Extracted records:
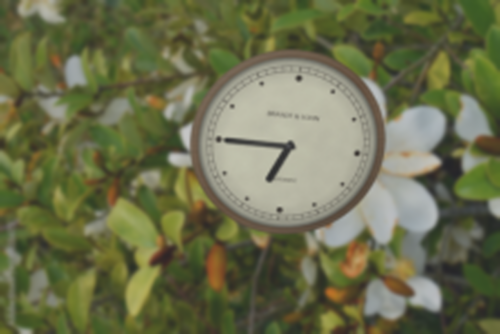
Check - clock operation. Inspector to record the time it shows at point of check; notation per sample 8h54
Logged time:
6h45
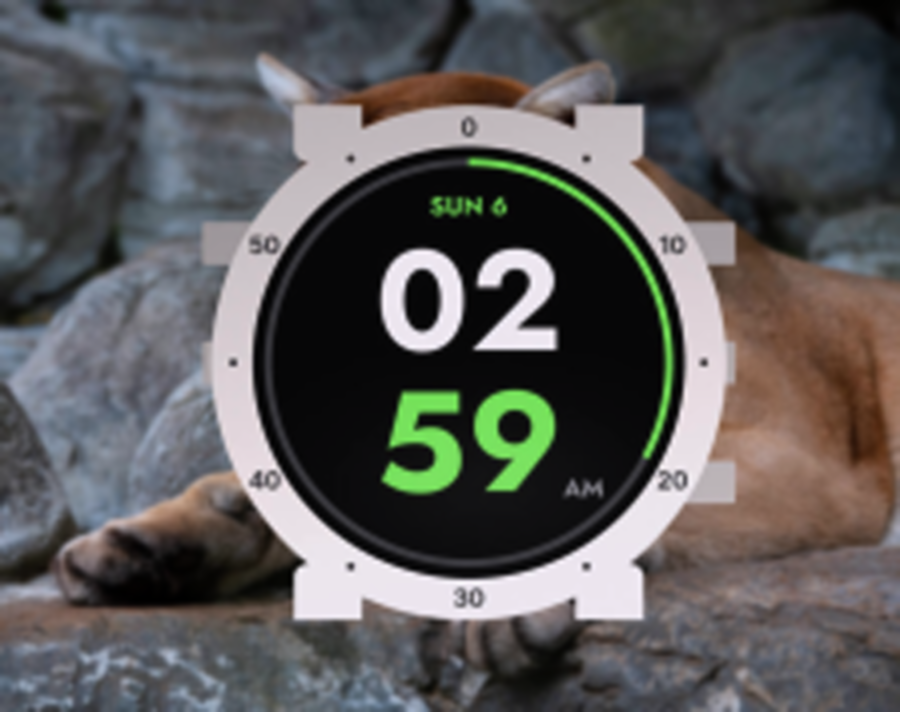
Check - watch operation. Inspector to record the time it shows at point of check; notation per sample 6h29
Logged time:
2h59
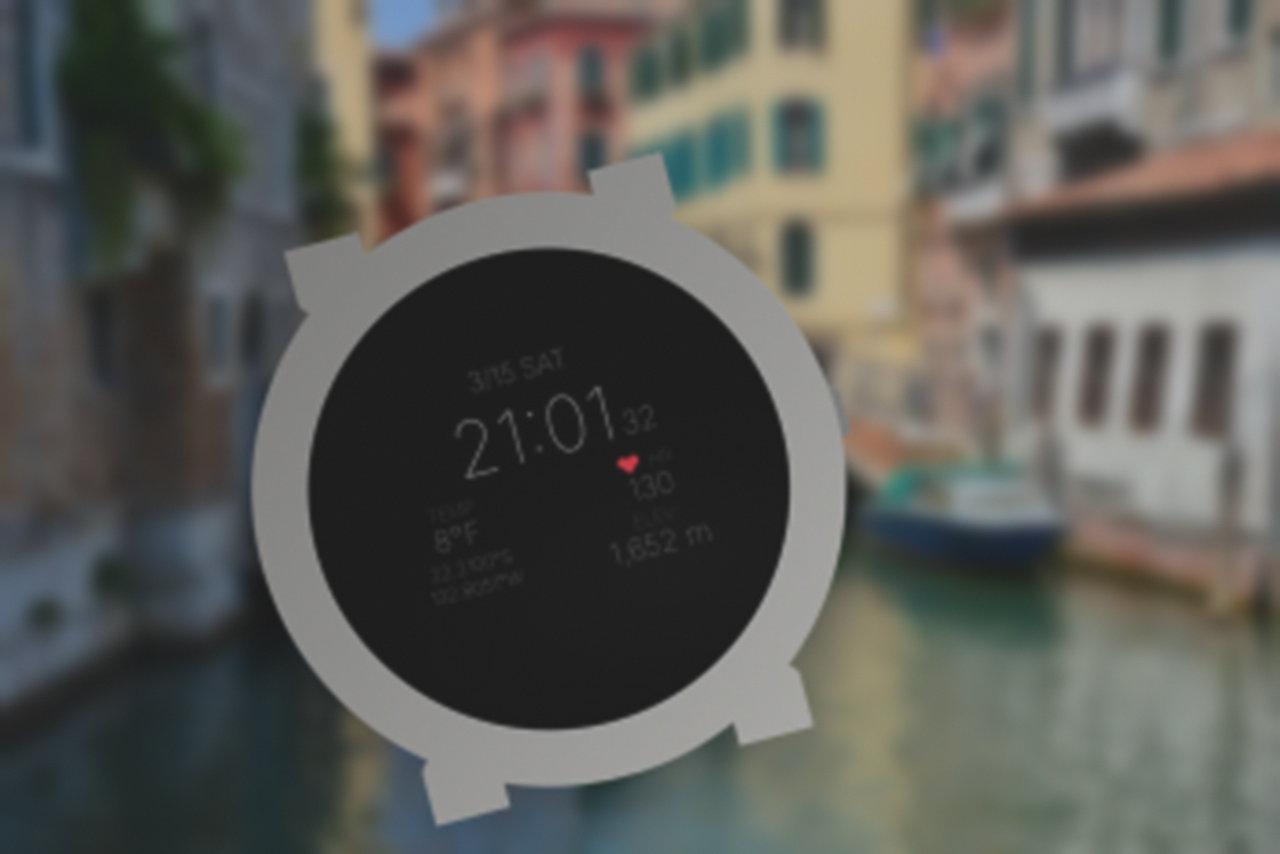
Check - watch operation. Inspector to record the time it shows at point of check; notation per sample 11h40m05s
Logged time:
21h01m32s
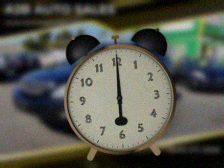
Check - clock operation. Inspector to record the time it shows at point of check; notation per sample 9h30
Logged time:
6h00
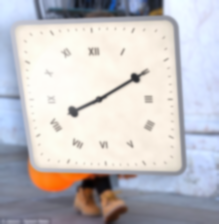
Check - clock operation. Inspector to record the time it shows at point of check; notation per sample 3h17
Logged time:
8h10
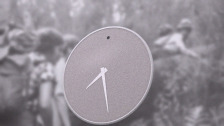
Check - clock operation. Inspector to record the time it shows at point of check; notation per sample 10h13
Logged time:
7h27
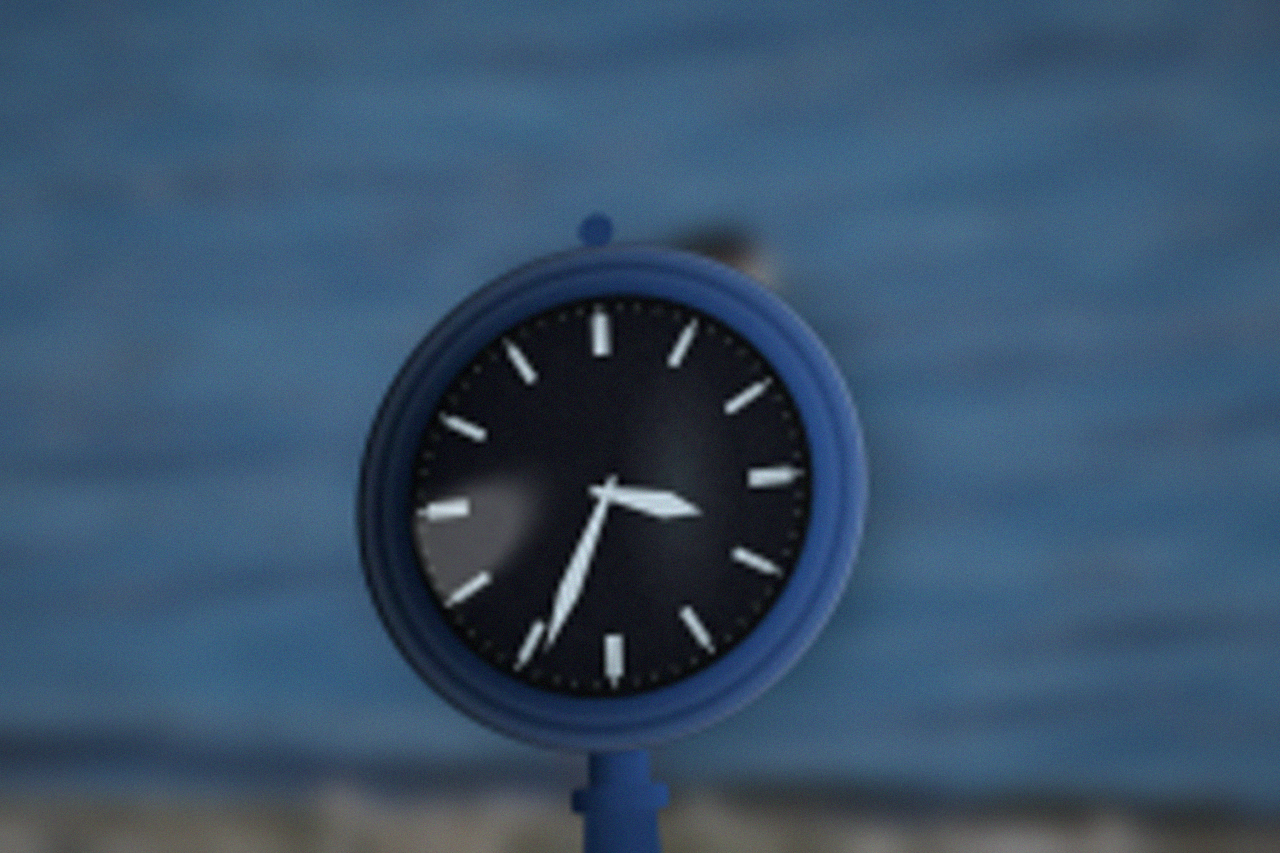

→ OBJECTIVE
Copy every row above character for character, leaving out the pictures.

→ THE REPLY
Check - clock operation. Inspector to record the time it shows at point of check; notation per sample 8h54
Logged time:
6h45
Check - watch operation. Inspector to record the time it shows at point of check; notation per sample 6h29
Logged time:
2h59
Check - watch operation. Inspector to record the time it shows at point of check; notation per sample 11h40m05s
Logged time:
21h01m32s
Check - clock operation. Inspector to record the time it shows at point of check; notation per sample 9h30
Logged time:
6h00
Check - clock operation. Inspector to record the time it shows at point of check; notation per sample 3h17
Logged time:
8h10
Check - clock operation. Inspector to record the time it shows at point of check; notation per sample 10h13
Logged time:
7h27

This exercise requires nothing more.